Your assignment ->
Which lines in the listing below contain the word "middle"? Copy each one.

Data extracts ->
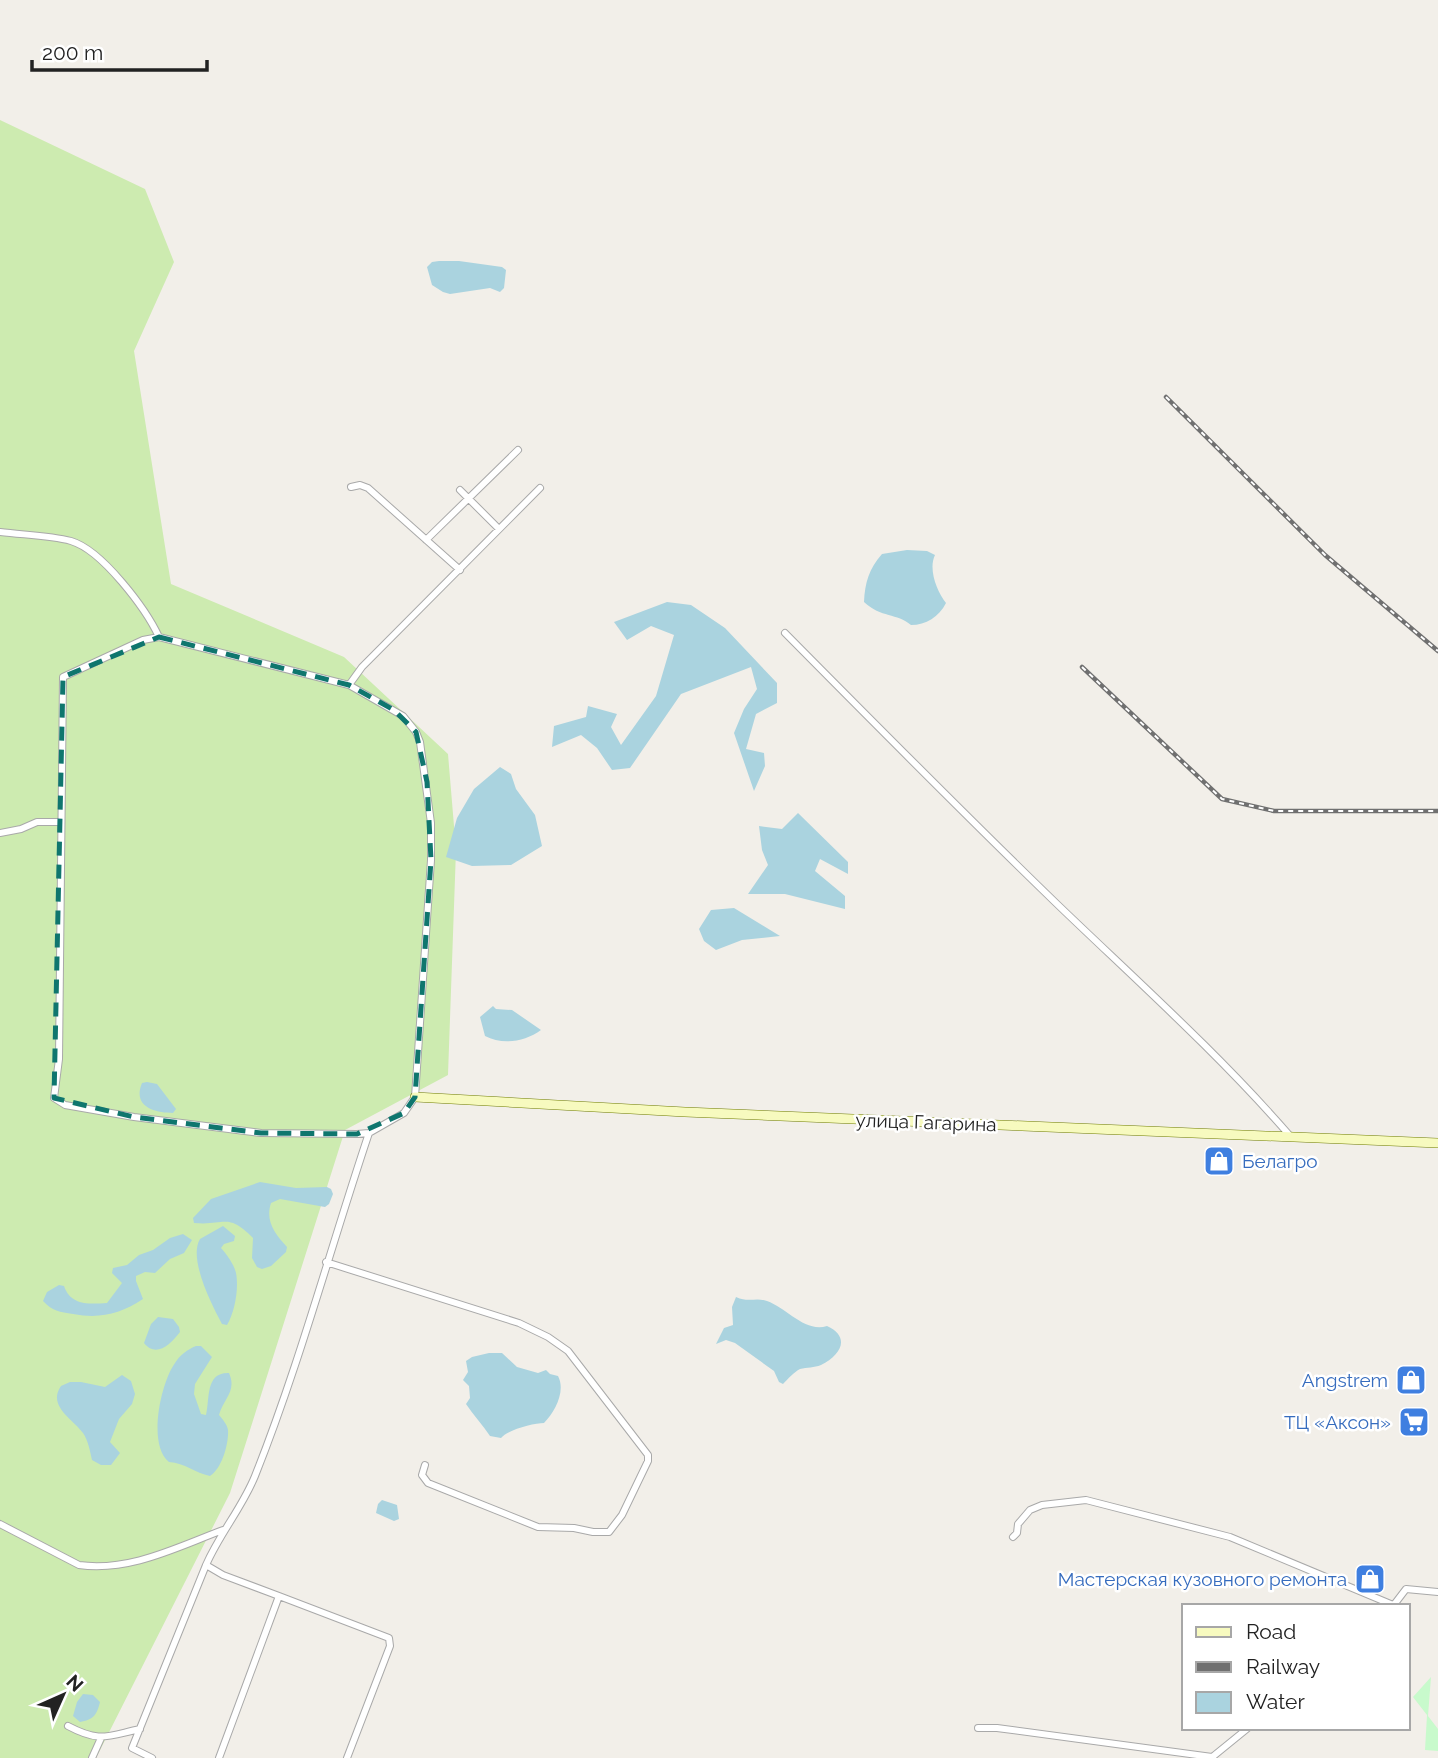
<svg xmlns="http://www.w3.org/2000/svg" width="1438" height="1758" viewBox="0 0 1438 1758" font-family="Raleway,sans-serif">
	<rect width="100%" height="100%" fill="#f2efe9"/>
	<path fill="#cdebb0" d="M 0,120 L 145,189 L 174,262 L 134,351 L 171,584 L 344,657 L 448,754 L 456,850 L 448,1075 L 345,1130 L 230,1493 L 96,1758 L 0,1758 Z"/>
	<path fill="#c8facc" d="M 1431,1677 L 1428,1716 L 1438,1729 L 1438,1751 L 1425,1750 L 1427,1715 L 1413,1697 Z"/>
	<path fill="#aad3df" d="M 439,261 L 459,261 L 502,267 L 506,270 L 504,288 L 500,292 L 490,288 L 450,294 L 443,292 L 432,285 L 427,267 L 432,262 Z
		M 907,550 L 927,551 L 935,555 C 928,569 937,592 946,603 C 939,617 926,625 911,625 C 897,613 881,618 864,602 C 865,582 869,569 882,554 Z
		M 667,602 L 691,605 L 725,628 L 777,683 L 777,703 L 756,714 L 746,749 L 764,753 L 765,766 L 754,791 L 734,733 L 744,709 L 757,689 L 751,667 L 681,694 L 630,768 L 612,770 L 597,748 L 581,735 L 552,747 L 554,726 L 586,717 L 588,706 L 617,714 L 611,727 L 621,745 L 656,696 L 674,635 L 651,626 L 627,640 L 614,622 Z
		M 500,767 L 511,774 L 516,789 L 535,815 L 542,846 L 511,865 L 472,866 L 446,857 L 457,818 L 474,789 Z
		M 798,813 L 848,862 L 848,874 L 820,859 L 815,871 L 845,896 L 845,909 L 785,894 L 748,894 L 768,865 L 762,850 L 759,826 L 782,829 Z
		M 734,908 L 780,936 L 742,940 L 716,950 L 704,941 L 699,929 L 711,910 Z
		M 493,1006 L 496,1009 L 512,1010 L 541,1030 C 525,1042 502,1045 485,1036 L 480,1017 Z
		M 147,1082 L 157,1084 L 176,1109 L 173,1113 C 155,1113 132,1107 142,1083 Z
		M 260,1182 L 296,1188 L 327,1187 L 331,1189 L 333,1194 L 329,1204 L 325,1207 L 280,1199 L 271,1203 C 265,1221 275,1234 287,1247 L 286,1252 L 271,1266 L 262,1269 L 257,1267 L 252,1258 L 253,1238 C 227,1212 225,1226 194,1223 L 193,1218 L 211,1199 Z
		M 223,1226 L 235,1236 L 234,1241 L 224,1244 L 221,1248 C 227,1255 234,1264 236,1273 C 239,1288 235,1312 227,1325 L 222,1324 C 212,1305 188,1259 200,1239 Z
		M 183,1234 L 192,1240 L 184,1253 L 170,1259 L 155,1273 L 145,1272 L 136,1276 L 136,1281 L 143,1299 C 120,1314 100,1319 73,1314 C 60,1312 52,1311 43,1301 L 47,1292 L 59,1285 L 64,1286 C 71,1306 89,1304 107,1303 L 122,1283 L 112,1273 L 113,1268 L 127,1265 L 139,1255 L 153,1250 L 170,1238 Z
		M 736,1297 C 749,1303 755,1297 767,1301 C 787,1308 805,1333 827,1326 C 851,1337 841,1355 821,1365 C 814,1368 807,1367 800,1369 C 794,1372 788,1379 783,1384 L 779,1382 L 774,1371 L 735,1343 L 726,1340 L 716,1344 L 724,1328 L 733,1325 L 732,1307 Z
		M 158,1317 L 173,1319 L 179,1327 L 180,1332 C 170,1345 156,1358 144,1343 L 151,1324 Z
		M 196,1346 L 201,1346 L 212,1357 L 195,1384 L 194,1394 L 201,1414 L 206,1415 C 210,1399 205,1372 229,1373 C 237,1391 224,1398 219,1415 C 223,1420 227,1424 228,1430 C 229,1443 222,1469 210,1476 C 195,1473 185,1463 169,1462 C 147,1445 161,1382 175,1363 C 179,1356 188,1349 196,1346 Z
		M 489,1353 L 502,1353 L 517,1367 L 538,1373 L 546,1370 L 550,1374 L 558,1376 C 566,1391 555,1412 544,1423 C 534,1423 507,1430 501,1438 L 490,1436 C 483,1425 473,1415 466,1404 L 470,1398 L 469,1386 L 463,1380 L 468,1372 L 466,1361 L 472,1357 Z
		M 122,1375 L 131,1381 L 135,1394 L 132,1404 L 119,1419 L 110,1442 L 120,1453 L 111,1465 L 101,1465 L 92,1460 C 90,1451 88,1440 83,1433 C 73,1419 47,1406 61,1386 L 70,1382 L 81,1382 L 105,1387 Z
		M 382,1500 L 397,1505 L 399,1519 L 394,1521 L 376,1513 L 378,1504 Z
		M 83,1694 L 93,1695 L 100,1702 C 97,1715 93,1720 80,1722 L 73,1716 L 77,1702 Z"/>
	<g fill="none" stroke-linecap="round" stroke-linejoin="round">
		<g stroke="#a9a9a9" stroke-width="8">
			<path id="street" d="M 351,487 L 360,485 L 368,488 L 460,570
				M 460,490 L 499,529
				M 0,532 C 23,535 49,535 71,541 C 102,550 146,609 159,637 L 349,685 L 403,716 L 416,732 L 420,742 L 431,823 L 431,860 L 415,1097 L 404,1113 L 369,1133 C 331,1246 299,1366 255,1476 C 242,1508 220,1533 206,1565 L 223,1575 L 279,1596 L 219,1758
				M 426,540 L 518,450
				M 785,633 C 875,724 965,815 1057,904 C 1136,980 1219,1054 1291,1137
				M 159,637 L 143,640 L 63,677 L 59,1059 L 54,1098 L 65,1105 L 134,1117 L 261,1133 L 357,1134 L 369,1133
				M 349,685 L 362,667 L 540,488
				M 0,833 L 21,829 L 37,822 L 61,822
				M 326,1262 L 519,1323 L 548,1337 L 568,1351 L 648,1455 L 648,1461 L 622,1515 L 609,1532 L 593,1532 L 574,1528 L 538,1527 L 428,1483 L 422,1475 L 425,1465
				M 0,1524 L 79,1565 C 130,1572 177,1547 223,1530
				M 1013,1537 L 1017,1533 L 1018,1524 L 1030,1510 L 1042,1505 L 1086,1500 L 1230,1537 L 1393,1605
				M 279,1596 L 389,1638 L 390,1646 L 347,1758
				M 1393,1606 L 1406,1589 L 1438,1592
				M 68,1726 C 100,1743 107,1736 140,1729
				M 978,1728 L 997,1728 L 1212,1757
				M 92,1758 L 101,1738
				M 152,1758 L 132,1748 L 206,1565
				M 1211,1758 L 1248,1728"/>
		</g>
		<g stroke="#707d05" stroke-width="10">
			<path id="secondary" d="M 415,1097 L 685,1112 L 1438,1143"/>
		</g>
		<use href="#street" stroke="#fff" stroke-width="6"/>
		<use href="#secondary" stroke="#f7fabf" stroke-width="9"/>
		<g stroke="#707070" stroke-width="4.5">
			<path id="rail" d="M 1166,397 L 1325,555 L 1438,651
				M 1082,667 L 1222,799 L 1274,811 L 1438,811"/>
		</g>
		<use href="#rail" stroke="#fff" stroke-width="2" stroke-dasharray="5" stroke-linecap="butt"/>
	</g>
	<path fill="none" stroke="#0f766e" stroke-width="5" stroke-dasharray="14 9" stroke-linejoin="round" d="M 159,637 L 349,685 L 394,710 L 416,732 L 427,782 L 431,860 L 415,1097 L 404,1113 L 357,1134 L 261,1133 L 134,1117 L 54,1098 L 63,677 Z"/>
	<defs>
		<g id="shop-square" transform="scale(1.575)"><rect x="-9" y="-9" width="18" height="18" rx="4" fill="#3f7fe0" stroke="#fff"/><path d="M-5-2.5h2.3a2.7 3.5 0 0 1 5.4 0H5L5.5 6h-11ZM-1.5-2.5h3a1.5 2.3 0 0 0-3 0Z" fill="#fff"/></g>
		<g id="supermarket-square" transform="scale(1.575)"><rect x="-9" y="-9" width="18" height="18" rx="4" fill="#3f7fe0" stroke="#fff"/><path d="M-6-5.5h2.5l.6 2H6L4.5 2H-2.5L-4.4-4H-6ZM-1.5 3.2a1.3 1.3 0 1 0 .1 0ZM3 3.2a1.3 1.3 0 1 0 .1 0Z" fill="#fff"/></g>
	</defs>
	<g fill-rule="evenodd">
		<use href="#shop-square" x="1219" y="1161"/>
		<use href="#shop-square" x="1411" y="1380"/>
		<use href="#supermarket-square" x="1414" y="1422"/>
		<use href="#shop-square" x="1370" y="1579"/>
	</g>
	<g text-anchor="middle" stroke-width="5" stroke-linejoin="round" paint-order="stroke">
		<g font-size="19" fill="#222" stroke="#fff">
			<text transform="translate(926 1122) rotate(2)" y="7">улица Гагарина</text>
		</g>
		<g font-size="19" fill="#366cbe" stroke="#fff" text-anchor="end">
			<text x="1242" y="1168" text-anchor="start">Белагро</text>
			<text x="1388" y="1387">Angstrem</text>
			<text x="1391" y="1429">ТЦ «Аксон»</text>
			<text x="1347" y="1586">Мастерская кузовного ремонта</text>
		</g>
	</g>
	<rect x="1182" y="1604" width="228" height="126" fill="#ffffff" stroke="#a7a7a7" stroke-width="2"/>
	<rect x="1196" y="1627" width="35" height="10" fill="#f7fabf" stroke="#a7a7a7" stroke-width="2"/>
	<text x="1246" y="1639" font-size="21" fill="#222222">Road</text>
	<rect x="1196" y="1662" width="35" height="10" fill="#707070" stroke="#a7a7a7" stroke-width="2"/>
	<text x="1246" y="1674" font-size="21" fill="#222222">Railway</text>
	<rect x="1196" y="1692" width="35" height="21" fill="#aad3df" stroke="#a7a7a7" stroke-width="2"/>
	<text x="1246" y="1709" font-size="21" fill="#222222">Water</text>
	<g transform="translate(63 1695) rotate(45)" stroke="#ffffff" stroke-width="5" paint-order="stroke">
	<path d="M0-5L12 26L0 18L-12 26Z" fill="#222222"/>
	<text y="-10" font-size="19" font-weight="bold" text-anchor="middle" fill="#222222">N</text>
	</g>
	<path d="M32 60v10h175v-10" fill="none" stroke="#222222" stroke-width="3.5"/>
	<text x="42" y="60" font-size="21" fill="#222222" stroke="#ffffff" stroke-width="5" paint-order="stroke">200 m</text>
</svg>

Written answer ->
	<g text-anchor="middle" stroke-width="5" stroke-linejoin="round" paint-order="stroke">
	<text y="-10" font-size="19" font-weight="bold" text-anchor="middle" fill="#222222">N</text>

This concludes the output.